▶ _Set exercise 1_
Do the following statements agree with the pumpkin soup reviews? Answer yes or no for each, and quote the words of the reviews that decide it. (a) One reviewer roasted the pumpkin before making the soup. (b) The reviewer who used dried thyme also added the creme fraiche. (c) One reviewer paid 87p for the pumpkin.

▶ _Source extract_
◇ ◇ ◇ ◇ ◇ ◇ ◇

Very nice, simple easy & cheap. Only thing I changed was that I roasted the pumpkin first, gave it a lovely sweetness.

0404ashford's picture

fab soup ... really velvety and hearty. Used 1/2 pumpkin and 1/2 carrot. .... and didnt bother with the creme fraiche... had it in the fridge but felt it was nicer without it. Used dried thyme... the taste of the thyme really comes though and didnt bother with the seeds. delicious

gnixon's picture

Absolutely delicious and a very easy dish considering it is the first time I've cooked with pumpkin. It was a bit fiddly but well worth it! I didnt bother with the seeds and added a pinch of chilli powder for a kick which worked brilliantly.
It was very cheap too considering the pumpkin only cost me 87p and I had everything else already.

munson28's picture

Scrummy, I crumbled in a little feta cheese and added the toasted seeds at the end for a bit of texture.

hobbyfun62's picture

Lovely winter soup, with no wastage. The carved pumpkin will be out on 31st October. The flesh made the soup and I'm going to do a sweet spicy flavour on the seeds for guests with their drinks. I didn't bother with the creme fraiche but it didn't seem to matter to the flavour.

◇ ◇ ◇ ◇ ◇ ◇ ◇

▶ _Provided records_

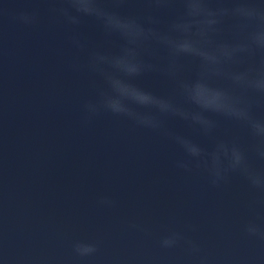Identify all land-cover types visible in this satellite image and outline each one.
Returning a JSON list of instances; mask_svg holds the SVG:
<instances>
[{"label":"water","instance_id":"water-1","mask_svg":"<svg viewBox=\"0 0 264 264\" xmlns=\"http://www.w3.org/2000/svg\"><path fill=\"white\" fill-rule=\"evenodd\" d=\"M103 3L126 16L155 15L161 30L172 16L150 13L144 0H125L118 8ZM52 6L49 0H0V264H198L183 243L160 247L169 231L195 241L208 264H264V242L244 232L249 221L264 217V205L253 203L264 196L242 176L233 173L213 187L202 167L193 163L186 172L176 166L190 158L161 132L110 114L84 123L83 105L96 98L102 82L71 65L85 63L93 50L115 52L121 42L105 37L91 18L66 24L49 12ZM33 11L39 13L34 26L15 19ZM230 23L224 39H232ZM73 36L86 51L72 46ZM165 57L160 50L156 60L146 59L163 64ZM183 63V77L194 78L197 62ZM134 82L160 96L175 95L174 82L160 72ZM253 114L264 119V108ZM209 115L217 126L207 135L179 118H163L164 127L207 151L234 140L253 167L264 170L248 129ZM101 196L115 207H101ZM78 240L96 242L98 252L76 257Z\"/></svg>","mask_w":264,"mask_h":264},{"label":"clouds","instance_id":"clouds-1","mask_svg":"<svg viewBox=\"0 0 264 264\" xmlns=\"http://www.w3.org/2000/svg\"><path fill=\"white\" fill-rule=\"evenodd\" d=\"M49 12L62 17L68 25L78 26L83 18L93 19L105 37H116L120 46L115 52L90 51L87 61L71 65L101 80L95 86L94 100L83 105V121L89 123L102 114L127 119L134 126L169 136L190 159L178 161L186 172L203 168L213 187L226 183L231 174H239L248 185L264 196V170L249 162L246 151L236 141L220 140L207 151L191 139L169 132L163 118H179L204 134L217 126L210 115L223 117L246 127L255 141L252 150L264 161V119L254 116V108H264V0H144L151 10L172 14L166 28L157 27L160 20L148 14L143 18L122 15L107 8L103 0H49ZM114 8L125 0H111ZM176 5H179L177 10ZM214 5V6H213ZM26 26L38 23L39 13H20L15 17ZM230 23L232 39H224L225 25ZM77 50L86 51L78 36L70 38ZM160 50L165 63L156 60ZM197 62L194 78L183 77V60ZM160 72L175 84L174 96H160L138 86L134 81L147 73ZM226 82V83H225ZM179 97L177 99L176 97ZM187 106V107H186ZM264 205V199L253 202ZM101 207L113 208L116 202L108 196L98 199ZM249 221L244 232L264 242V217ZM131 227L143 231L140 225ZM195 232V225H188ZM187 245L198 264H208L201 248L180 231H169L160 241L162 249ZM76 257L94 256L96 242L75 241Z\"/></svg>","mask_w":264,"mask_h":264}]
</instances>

◇ ◇ ◇ ◇ ◇ ◇ ◇

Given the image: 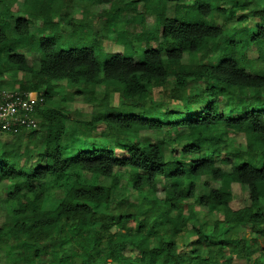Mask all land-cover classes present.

◇ ◇ ◇ ◇ ◇ ◇ ◇

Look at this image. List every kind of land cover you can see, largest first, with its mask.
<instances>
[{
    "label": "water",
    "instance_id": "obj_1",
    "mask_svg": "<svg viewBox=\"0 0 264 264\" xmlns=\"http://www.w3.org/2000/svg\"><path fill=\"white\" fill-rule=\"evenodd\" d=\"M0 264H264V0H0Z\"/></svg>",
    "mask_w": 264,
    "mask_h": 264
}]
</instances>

◇ ◇ ◇ ◇ ◇ ◇ ◇

▶ _Set exercise 2_
Extract every line of the records that contains the string "water". Case counts.

▶ _Task answer 1_
(a) Yes: "Only thing I changed was that I roasted the pumpkin first"
(b) No: "didnt bother with the creme fraiche... had it in the fridge but felt it was nicer without it"
(c) Yes: "the pumpkin only cost me 87p"

▶ _Task answer 2_
[{"label":"water","instance_id":"water-1","mask_svg":"<svg viewBox=\"0 0 264 264\" xmlns=\"http://www.w3.org/2000/svg\"><path fill=\"white\" fill-rule=\"evenodd\" d=\"M103 3L126 16L155 15L161 30L172 16L150 13L144 0H125L118 8ZM52 6L49 0H0V264H198L183 243L160 247L169 231L195 241L208 264H264V242L244 232L249 221L264 217V205L253 203L264 196L242 176L233 173L213 187L202 167L193 163L186 172L176 166L190 158L161 132L110 114L84 123L83 105L96 98L102 82L71 65L85 63L93 50L115 52L121 42L105 37L91 18L66 24L49 12ZM33 11L39 13L34 26L15 19ZM230 23L224 39H232ZM73 36L86 51L72 46ZM165 57L160 50L156 60L146 59L163 64ZM183 63V77L194 78L197 62ZM134 82L160 96L175 95L174 82L160 72ZM253 114L264 119V108ZM209 115L217 126L207 135L179 118H163L164 127L207 151L234 140L253 167L264 170L248 129ZM101 196L115 207H101ZM78 240L96 242L98 252L76 257Z\"/></svg>","mask_w":264,"mask_h":264},{"label":"clouds","instance_id":"clouds-1","mask_svg":"<svg viewBox=\"0 0 264 264\" xmlns=\"http://www.w3.org/2000/svg\"><path fill=\"white\" fill-rule=\"evenodd\" d=\"M49 12L62 17L68 25L78 26L83 18L93 19L105 37H116L120 46L115 52L90 51L87 61L71 65L101 80L95 86L94 100L83 105V121L89 123L102 114L127 119L134 126L169 136L190 159L178 161L186 172L203 168L213 187L226 183L231 174H239L248 185L264 196V170L249 162L246 151L236 141L220 140L207 151L191 139L169 132L163 118H179L204 134L217 126L210 115L223 117L246 127L255 141L252 150L264 161V119L254 116V108H264V0H144L151 10L172 14L166 28L157 27L160 20L148 14L143 18L122 15L107 8L103 0H49ZM114 8L125 0H111ZM176 5H179L177 10ZM214 5V6H213ZM26 26L38 23L39 13H20L15 17ZM230 23L232 39H224L225 25ZM77 50L86 51L78 36L70 38ZM160 50L165 63L156 60ZM197 62L194 78L183 77V60ZM160 72L175 84L174 96H160L138 86L134 81L147 73ZM226 82V83H225ZM179 97L177 99L176 97ZM187 106V107H186ZM264 205V199L253 202ZM101 207L113 208L116 202L108 196L98 199ZM249 221L244 232L264 242V217ZM131 227L143 231L140 225ZM195 232V225H188ZM187 245L198 264H208L201 248L180 231H169L160 241L162 249ZM76 257L94 256L96 242L75 241Z\"/></svg>","mask_w":264,"mask_h":264}]
    "label": "water",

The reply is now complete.